Seeing the Unseeable
Long before Einstein published his general theory of relativity, John Michell proposed the existence of dark stars so dense that nothing, not even light, could escape their clutches. As if aware of the reaction he would get (what a preposterous idea!), he gave his paper a long, complex, and evasive title: “On the Means of Discovering the Distance, Magnitude, &c. of the Fixed Stars, in Consequence of the Diminution of the Velocity of Their Light, in Case Such a Diminution Should Be Found to Take Place in Any of Them, and Such Other Data Should be Procured from Observations, as Would Be Farther Necessary for That Purpose.”
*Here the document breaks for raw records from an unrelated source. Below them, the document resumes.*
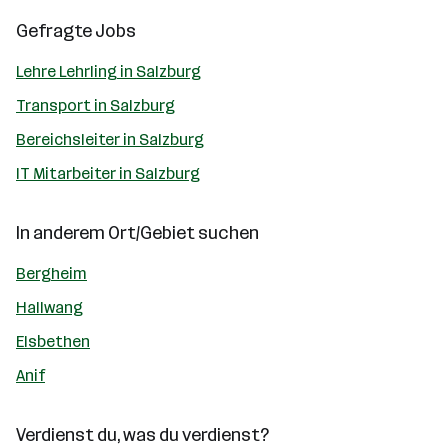
Gefragte Jobs
Lehre Lehrling in Salzburg
Transport in Salzburg
Bereichsleiter in Salzburg
IT Mitarbeiter in Salzburg
In anderem Ort/Gebiet suchen
Bergheim
Hallwang
Elsbethen
Anif
Verdienst du, was du verdienst?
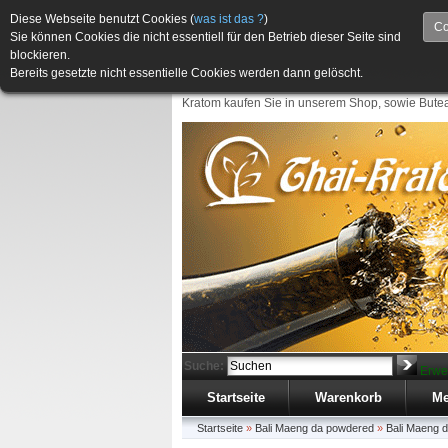
Diese Webseite benutzt Cookies (
was ist das ?
)
Co
Sie können Cookies die nicht essentiell für den Betrieb dieser Seite sind
blockieren.
Bereits gesetzte nicht essentielle Cookies werden dann gelöscht.
Kratom kaufen Sie in unserem Shop, sowie Butea
Suche:
Erwe
Startseite
Warenkorb
Me
Startseite
»
Bali Maeng da powdered
»
Bali Maeng 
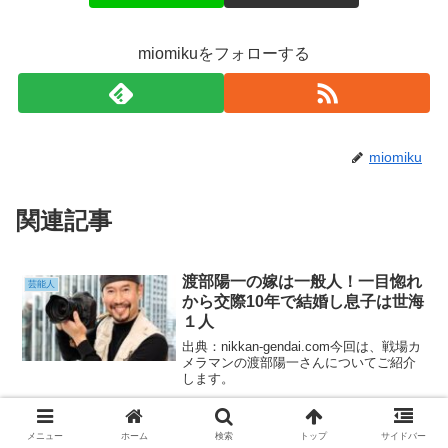
miomikuをフォローする
miomiku
関連記事
渡部陽一の嫁は一般人！一目惚れ
芸能人
から交際10年で結婚し息子は世海
１人
出典：nikkan-gendai.com今回は、戦場カ
メラマンの渡部陽一さんについてご紹介
します。
望月龍平の国籍に隠された真相！
芸能人
メニュー
ホーム
検索
トップ
サイドバー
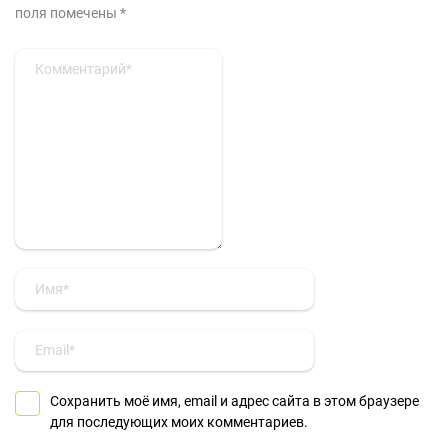
поля помечены
*
Сохранить моё имя, email и адрес сайта в этом браузере
для последующих моих комментариев.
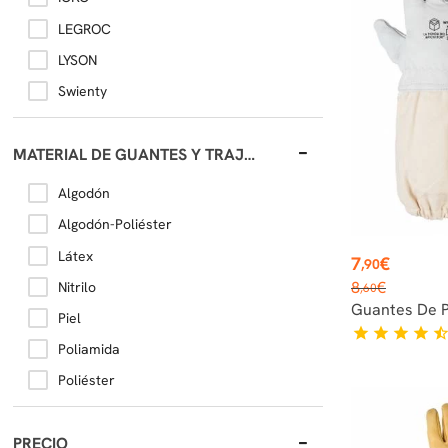
LEGROC
LYSON
Swienty
MATERIAL DE GUANTES Y TRAJES
Algodón
Algodón-Poliéster
Látex
Precio
7
€
,90
Precio
8
€
Nitrilo
,60
base
Guantes De P
Piel
star
star
star
star
star_hal
Poliamida
Poliéster
PRECIO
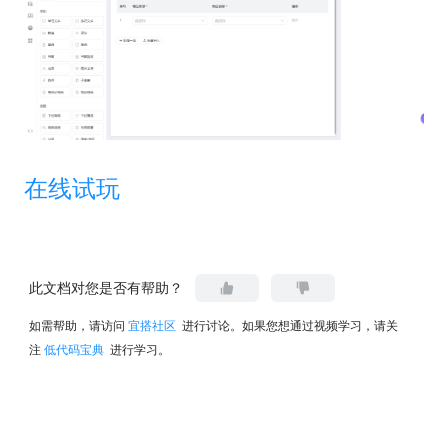
在线试玩
此文档对您是否有帮助？
如需帮助，请访问
宜搭社区
进行讨论。如果您想通过视频学习，请关
注
低代码宝典
进行学习。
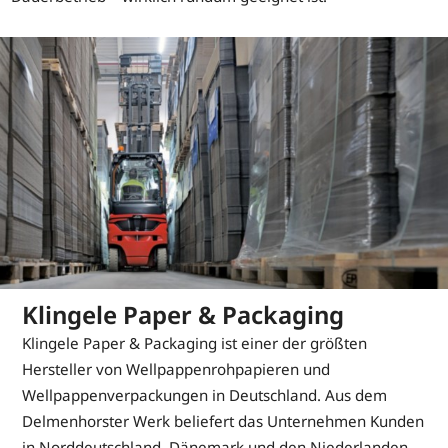
Klingele Paper & Packaging
Klingele Paper & Packaging ist einer der größten
Hersteller von Wellpappenrohpapieren und
Wellpappenverpackungen in Deutschland. Aus dem
Delmenhorster Werk beliefert das Unternehmen Kunden
in Norddeutschland, Dänemark und den Niederlanden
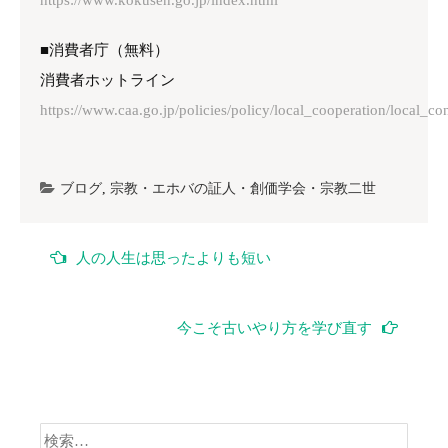
https://www.kokusen.go.jp/index.html
■消費者庁（無料）
消費者ホットライン
https://www.caa.go.jp/policies/policy/local_cooperation/local_co
ブログ
,
宗教・エホバの証人・創価学会・宗教二世
投
人の人生は思ったよりも短い
稿
ナ
今こそ古いやり方を学び直す
ビ
ゲ
検
ー
索:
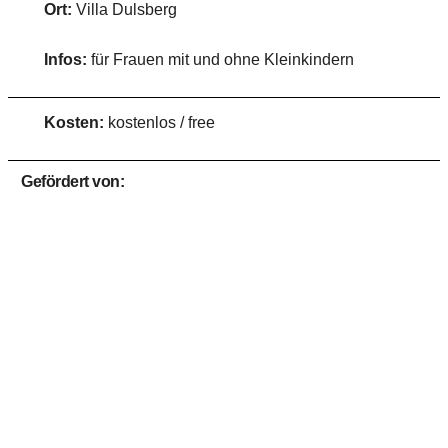
Ort:
Villa Dulsberg
Infos:
für Frauen mit und ohne Kleinkindern
Kosten:
kostenlos / free
Gefördert von:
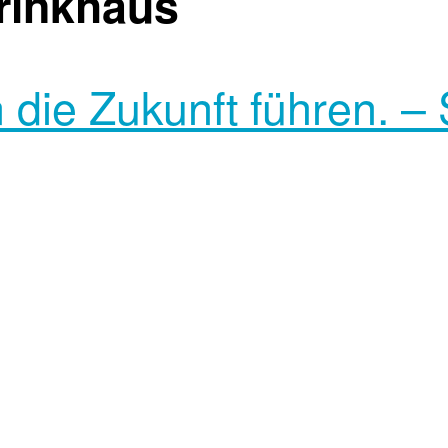
rinkhaus
n die Zukunft führen. 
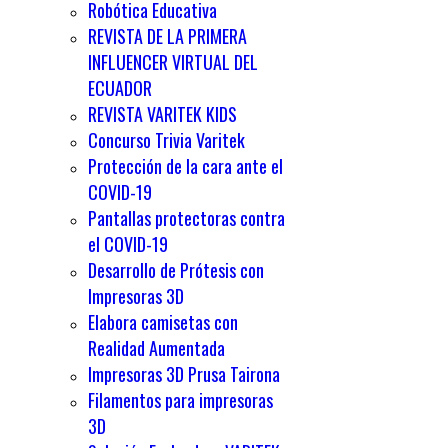
Robótica Educativa
REVISTA DE LA PRIMERA
INFLUENCER VIRTUAL DEL
ECUADOR
REVISTA VARITEK KIDS
Concurso Trivia Varitek
Protección de la cara ante el
COVID-19
Pantallas protectoras contra
el COVID-19
Desarrollo de Prótesis con
Impresoras 3D
Elabora camisetas con
Realidad Aumentada
Impresoras 3D Prusa Tairona
Filamentos para impresoras
3D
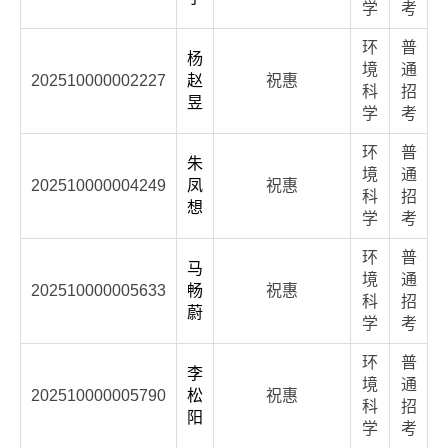
学
考
环
普
杨
境
通
202510000002227
赵
祝惠
科
招
昱
学
考
环
普
朱
境
通
202510000004249
凤
祝惠
科
招
想
学
考
环
普
马
境
通
202510000005633
畅
祝惠
科
招
蔚
学
考
环
普
李
境
通
202510000005790
松
祝惠
科
招
阳
学
考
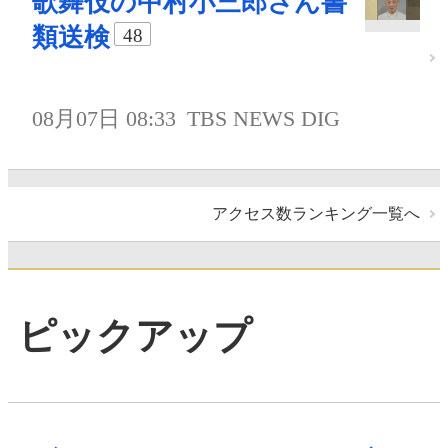
歌舞伎の中村小三郎さん書
類送検
48
08月07日 08:33
TBS NEWS DIG
アクセス数ランキング一覧へ
ピックアップ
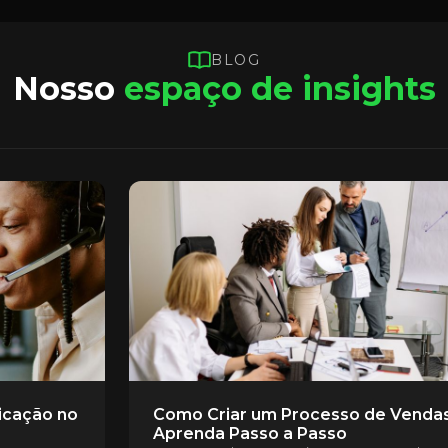
BLOG
Nosso
espaço de insights
icação no
Como Criar um Processo de Vendas
Aprenda Passo a Passo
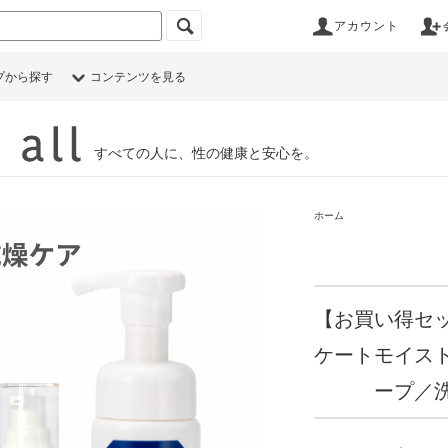
アカウント
プから探す
コンテンツを見る
すべての人に、性の健康と安心を。
ホーム
【お買い得セッ
ケートモイス
ープ／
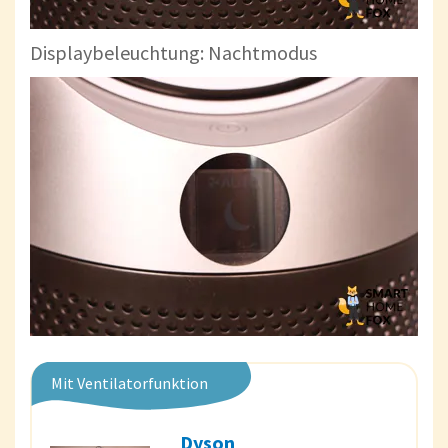
Displaybeleuchtung: Nachtmodus
Mit Ventilatorfunktion
Dyson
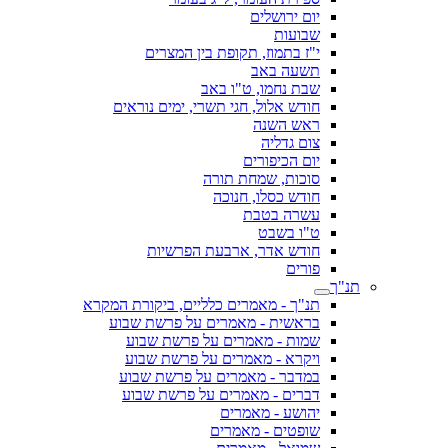
יום ירושלים
שבועות
י"ז בתמוז, תקופת בין המצרים
תשעה באב
שבת נחמו, ט"ו באב
חודש אלול, חגי תשרי, ימים נוראים
ראש השנה
צום גדליה
יום הכיפורים
סוכות, שמחת תורה
חודש כסלו, חנוכה
עשרה בטבת
ט"ו בשבט
חודש אדר, ארבעת הפרשיות
פורים
תנ"ך
תנ"ך - מאמרים כלליים, ביקורת המקרא
בראשית - מאמרים על פרשת שבוע
שמות - מאמרים על פרשת שבוע
ויקרא - מאמרים על פרשת שבוע
במדבר - מאמרים על פרשת שבוע
דברים - מאמרים על פרשת שבוע
יהושע - מאמרים
שופטים - מאמרים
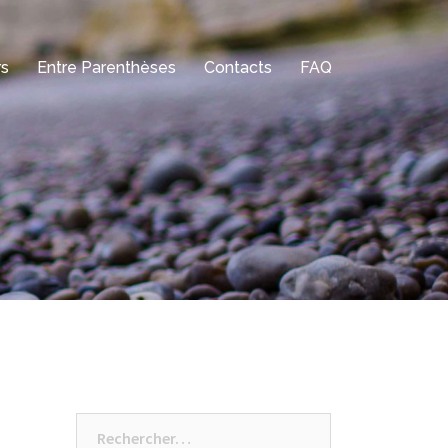
rs
Entre Parenthèses
Contacts
FAQ
Rechercher :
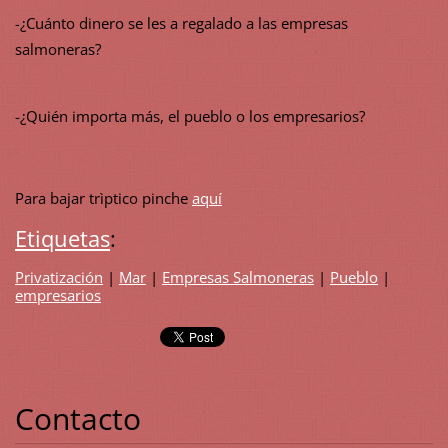
-¿Cuánto dinero se les a regalado a las empresas
salmoneras?
-¿Quién importa más, el pueblo o los empresarios?
Para bajar trìptico pinche
aquí
Etiquetas
:
Privatización
|
Mar
|
Empresas Salmoneras
|
Pueblo
|
empresarios
Contacto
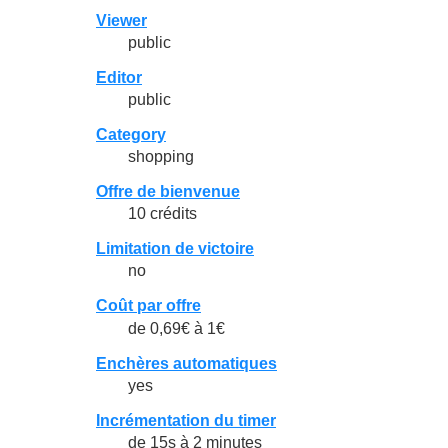
Viewer
public
Editor
public
Category
shopping
Offre de bienvenue
10 crédits
Limitation de victoire
no
Coût par offre
de 0,69€ à 1€
Enchères automatiques
yes
Incrémentation du timer
de 15s à 2 minutes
We know that although Michell got the details wrong, he had the right idea. Imagine what he might think if he could jump into a wormhole and travel to our time. Surely he would be delighted to join Andrea Ghez atop Mauna Kea to watch the stars in their gravitational dance around Sagittarius A*. He would marvel at the gamma ray burst that announced the birth of a new black hole, the images of the burps and bubbles of black holes, and the music of gravitational waves. Michell, who designed and built his own telescopes, would be fascinated by the complexities of the many amazing telescopes—both optical and radio wave—that help us see the unseeable: the very edge of a black hole.
Equipped only with a homemade telescope and a top-notch brain, Michell came up with the rudimentary idea for black holes. In the two hundred-plus years since then, we have gained an incredible amount of knowledge about black holes. We can thank scientific advances in physics and astronomy, along with a technology boom that brought us increasingly sophisticated telescopes, detectors, and computers. And yet it seems clear that we could spend several more lifetimes studying black holes and working out what they can tell us about the way the universe works as a whole.
The current generation of telescopes and detectors, along with new ones in development, will be a source of scientifically rich data for years to come. Some of that data will probably be unexpected. It will probably lead to a deeper understanding of the laws of the universe. That’s how science progresses. Maybe you, the reader, will be a part of it.